RIP Tuba Man
A Seattle icon has died, and the details are grisly.
Tuba Man is inextricably linked to my very first memories of going to Mariners games back in the mid to late 80’s. The team was terrible but I didn't care. Stealing one out of three when the fearsome Oakland A's came to town was all I really wanted.
I always brought my mitt (with the crossed out "Jose Canseco" signature where I wrote in "Lyman Bostock" instead) even though we were sitting up in the 300 level. By the second inning, it was easy to sneak down to one of the prime seats along the first baseline. I came across the ferry from Bainbridge Island and walked down through Pioneer Square to the stadium. My friends and I laughing and feeling the thrill of the "big city" the whole time.
Tuba Man was a fixture of the carnival atmosphere outside any Seattle sporting event. I can’t remember a game when I didn't hear him from at least a block away from the stadium. I remember Mark James and I asking him if he would play Stairway to Heaven. He had this baritone chortle of a response… "How does it go?" It was the only time I ever actually talked to him.
He seemed like one of those eccentric and committed fans who you can’t help but love. It seems grossly unfair for him to leave this world in such a way. He was mugged and beaten by teenagers, and died in the hospital shortly thereafter.
I wish that those kids could attend the funeral… and that there would be thousands of people there... and eulogies by long-time public servants like Ron Sims or Seattle historians like Greg Palmer who might explain the value that such people bring to our city… so that their eyes might be widened.
Labels: Sports
3 Comments:
They are deficient John, and probably cannot feel remorse.
I heard that Tubaman died at home, after being released from the hospital. That made cynical me wonder if his lack of money had anything to do with his rapid discharge...
Anyway, the guys at KOMO radio are gathering funds to pay for a funeral befitting a sweet icon, and also to maybe put a plaque of some kind outside Safeco, or the Opera House, or one of the places he frequented.
A sad event on an otherwise joyous, borogroves kind of day.
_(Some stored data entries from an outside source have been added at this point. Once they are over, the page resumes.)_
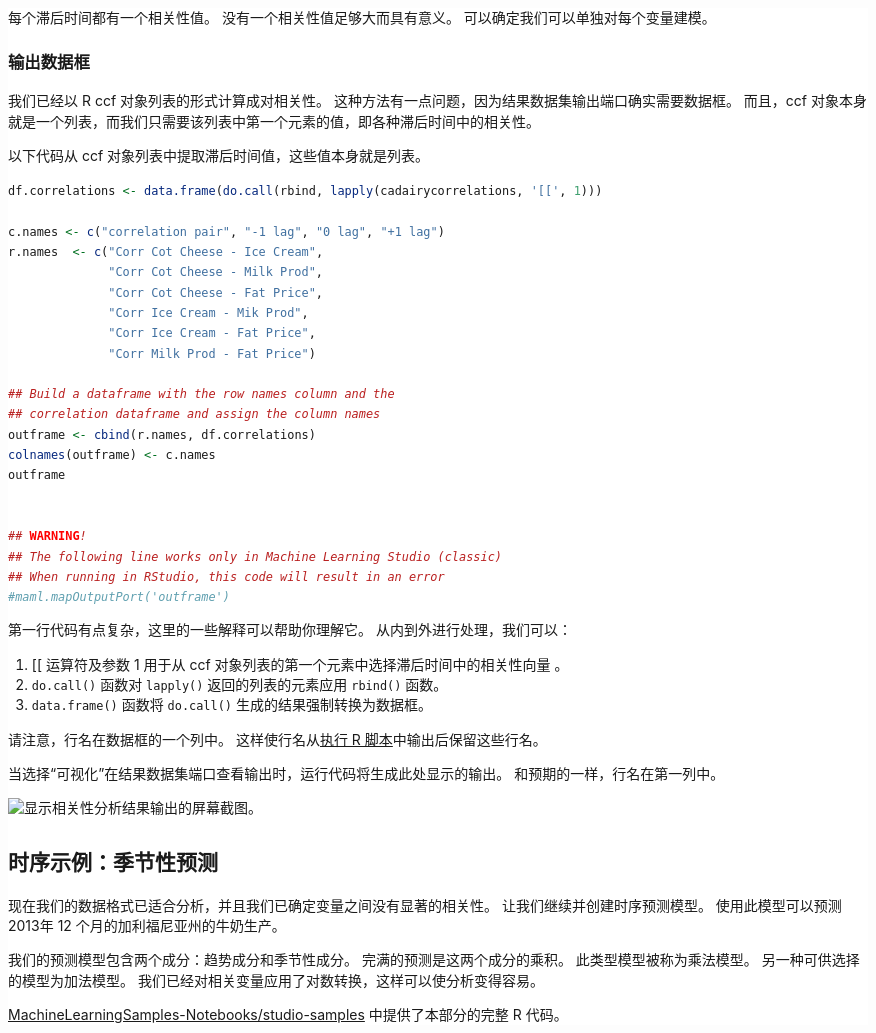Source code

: 每个滞后时间都有一个相关性值。 没有一个相关性值足够大而具有意义。 可以确定我们可以单独对每个变量建模。

### <a name="output-a-dataframe"></a>输出数据框
我们已经以 R ccf 对象列表的形式计算成对相关性。 这种方法有一点问题，因为结果数据集输出端口确实需要数据框。 而且，ccf 对象本身就是一个列表，而我们只需要该列表中第一个元素的值，即各种滞后时间中的相关性。

以下代码从 ccf 对象列表中提取滞后时间值，这些值本身就是列表。

```r
df.correlations <- data.frame(do.call(rbind, lapply(cadairycorrelations, '[[', 1)))

c.names <- c("correlation pair", "-1 lag", "0 lag", "+1 lag")
r.names  <- c("Corr Cot Cheese - Ice Cream",
              "Corr Cot Cheese - Milk Prod",
              "Corr Cot Cheese - Fat Price",
              "Corr Ice Cream - Mik Prod",
              "Corr Ice Cream - Fat Price",
              "Corr Milk Prod - Fat Price")

## Build a dataframe with the row names column and the
## correlation dataframe and assign the column names
outframe <- cbind(r.names, df.correlations)
colnames(outframe) <- c.names
outframe


## WARNING!
## The following line works only in Machine Learning Studio (classic)
## When running in RStudio, this code will result in an error
#maml.mapOutputPort('outframe')
```

第一行代码有点复杂，这里的一些解释可以帮助你理解它。 从内到外进行处理，我们可以：

1. [[ 运算符及参数 1 用于从 ccf 对象列表的第一个元素中选择滞后时间中的相关性向量 。
1. `do.call()` 函数对 `lapply()` 返回的列表的元素应用 `rbind()` 函数。
1. `data.frame()` 函数将 `do.call()` 生成的结果强制转换为数据框。

请注意，行名在数据框的一个列中。 这样使行名从[执行 R 脚本][execute-r-script]中输出后保留这些行名。

当选择“可视化”在结果数据集端口查看输出时，运行代码将生成此处显示的输出。 和预期的一样，行名在第一列中。

![显示相关性分析结果输出的屏幕截图。](./media/r-quickstart/fig20.png)

## <a name="time-series-example-seasonal-forecasting"></a><a id="seasonalforecasting"></a>时序示例：季节性预测

现在我们的数据格式已适合分析，并且我们已确定变量之间没有显著的相关性。 让我们继续并创建时序预测模型。 使用此模型可以预测 2013年 12 个月的加利福尼亚州的牛奶生产。

我们的预测模型包含两个成分：趋势成分和季节性成分。 完满的预测是这两个成分的乘积。 此类型模型被称为乘法模型。 另一种可供选择的模型为加法模型。 我们已经对相关变量应用了对数转换，这样可以使分析变得容易。

[MachineLearningSamples-Notebooks/studio-samples](https://github.com/Azure-Samples/MachineLearningSamples-Notebooks/tree/master/studio-samples) 中提供了本部分的完整 R 代码。


[execute-r-script]: /azure/machine-learning/studio-module-reference/execute-r-script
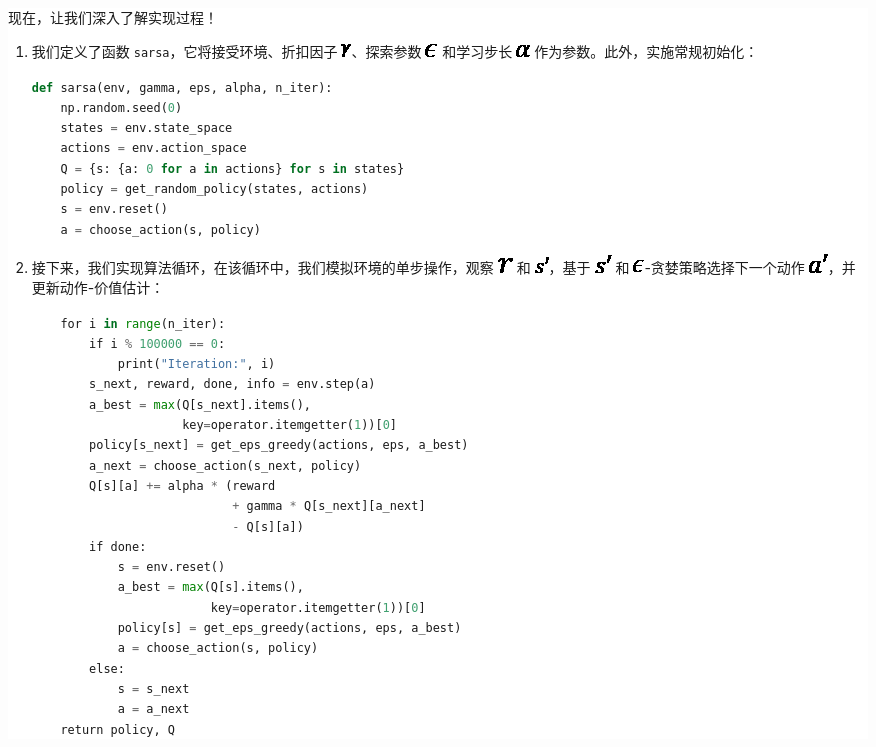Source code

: 现在，让我们深入了解实现过程！

1.  我们定义了函数 `sarsa`，它将接受环境、折扣因子 ![](img/Formula_05_265.png)、探索参数 ![](img/Formula_05_266.png) 和学习步长 ![](img/Formula_05_267.png) 作为参数。此外，实施常规初始化：

    ```py
    def sarsa(env, gamma, eps, alpha, n_iter):
        np.random.seed(0)
        states = env.state_space
        actions = env.action_space
        Q = {s: {a: 0 for a in actions} for s in states}
        policy = get_random_policy(states, actions)
        s = env.reset()
        a = choose_action(s, policy)
    ```

1.  接下来，我们实现算法循环，在该循环中，我们模拟环境的单步操作，观察 ![](img/Formula_05_268.png) 和 ![](img/Formula_05_269.png)，基于 ![](img/Formula_05_271.png) 和 ![](img/Formula_05_272.png)-贪婪策略选择下一个动作 ![](img/Formula_05_270.png)，并更新动作-价值估计：

    ```py
        for i in range(n_iter):
            if i % 100000 == 0:
                print("Iteration:", i)
            s_next, reward, done, info = env.step(a)
            a_best = max(Q[s_next].items(), 
                         key=operator.itemgetter(1))[0]
            policy[s_next] = get_eps_greedy(actions, eps, a_best)
            a_next = choose_action(s_next, policy)
            Q[s][a] += alpha * (reward 
                                + gamma * Q[s_next][a_next] 
                                - Q[s][a])
            if done:
                s = env.reset()
                a_best = max(Q[s].items(), 
                             key=operator.itemgetter(1))[0]
                policy[s] = get_eps_greedy(actions, eps, a_best)
                a = choose_action(s, policy)
            else:
                s = s_next
                a = a_next
        return policy, Q
    ```
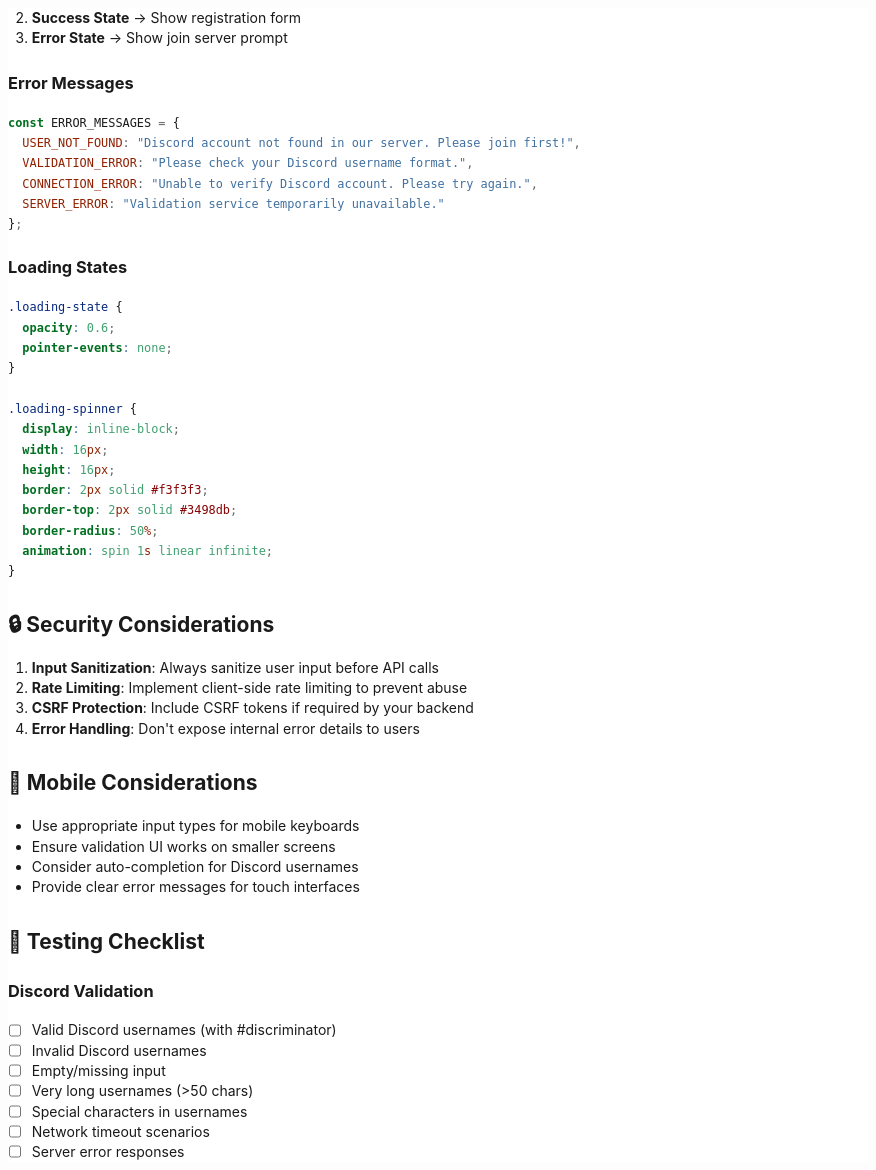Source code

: 2. **Success State** → Show registration form
3. **Error State** → Show join server prompt

### Error Messages
```javascript
const ERROR_MESSAGES = {
  USER_NOT_FOUND: "Discord account not found in our server. Please join first!",
  VALIDATION_ERROR: "Please check your Discord username format.",
  CONNECTION_ERROR: "Unable to verify Discord account. Please try again.",
  SERVER_ERROR: "Validation service temporarily unavailable."
};
```

### Loading States
```css
.loading-state {
  opacity: 0.6;
  pointer-events: none;
}

.loading-spinner {
  display: inline-block;
  width: 16px;
  height: 16px;
  border: 2px solid #f3f3f3;
  border-top: 2px solid #3498db;
  border-radius: 50%;
  animation: spin 1s linear infinite;
}
```

## 🔒 Security Considerations

1. **Input Sanitization**: Always sanitize user input before API calls
2. **Rate Limiting**: Implement client-side rate limiting to prevent abuse
3. **CSRF Protection**: Include CSRF tokens if required by your backend
4. **Error Handling**: Don't expose internal error details to users

## 📱 Mobile Considerations

- Use appropriate input types for mobile keyboards
- Ensure validation UI works on smaller screens
- Consider auto-completion for Discord usernames
- Provide clear error messages for touch interfaces

## 🧪 Testing Checklist

### **Discord Validation**
- [ ] Valid Discord usernames (with #discriminator)
- [ ] Invalid Discord usernames 
- [ ] Empty/missing input
- [ ] Very long usernames (>50 chars)
- [ ] Special characters in usernames
- [ ] Network timeout scenarios
- [ ] Server error responses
I saw Tubaman a few weeks ago right before an M's game. He seemed agitated and disoriented and it seemed odd to see him that way. Sad what happened. The punks who killed him were only 15. Jesus Christ!
It’s certainly comforting to see that so many others share my admiration for a man so iconic, so passionate, so synonymous with Seattle sports that Sports Illustrated felt it necessary to designate him a “super fan.” I too remember listening to his honking renditions of whatever song seemed to strike his fancy at the moment, and was gifted a melancholy smile when I read about his playing of a death-march tune after the Sonics dismissal at the hands of the Denver Nuggets in 1994. How fitting.
Now we’re down an icon at a time when Seattle sports could use one the most.
Remember that scene at the end of Titanic where the couple is reunited after death, and they’re walking up a stairway surrounded by friends and loved ones? If there’s a sports-fan afterlife, I’d like to think mine would include a walk down Occidental to the blurting tuba-rific rendition of the Star Wars theme as I go to watch my dominant Mariners win the World Series.
Yeah, my sports fantasy will always include Tubaman. Rest in peace, friend.